_Input data_:
-*-

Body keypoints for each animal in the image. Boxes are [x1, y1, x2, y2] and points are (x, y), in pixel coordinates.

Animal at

-*-

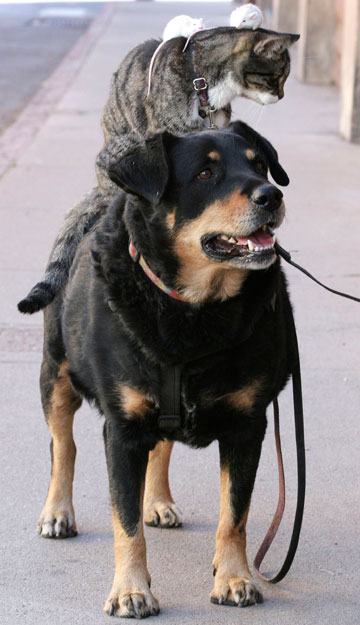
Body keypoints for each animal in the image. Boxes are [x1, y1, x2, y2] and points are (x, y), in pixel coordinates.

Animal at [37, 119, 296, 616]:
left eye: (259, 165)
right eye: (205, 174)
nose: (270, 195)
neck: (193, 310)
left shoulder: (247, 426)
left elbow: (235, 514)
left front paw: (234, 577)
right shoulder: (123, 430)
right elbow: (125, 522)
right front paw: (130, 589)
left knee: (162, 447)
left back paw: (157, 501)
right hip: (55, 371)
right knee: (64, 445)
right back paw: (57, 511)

-*-

_Your objective_: In the data above, find the line with "right shoulder: (123, 430)" and the line with "right back paw: (57, 511)". Retype both, plus every line between them, exactly.

_Finished exercise_:
right shoulder: (123, 430)
right elbow: (125, 522)
right front paw: (130, 589)
left knee: (162, 447)
left back paw: (157, 501)
right hip: (55, 371)
right knee: (64, 445)
right back paw: (57, 511)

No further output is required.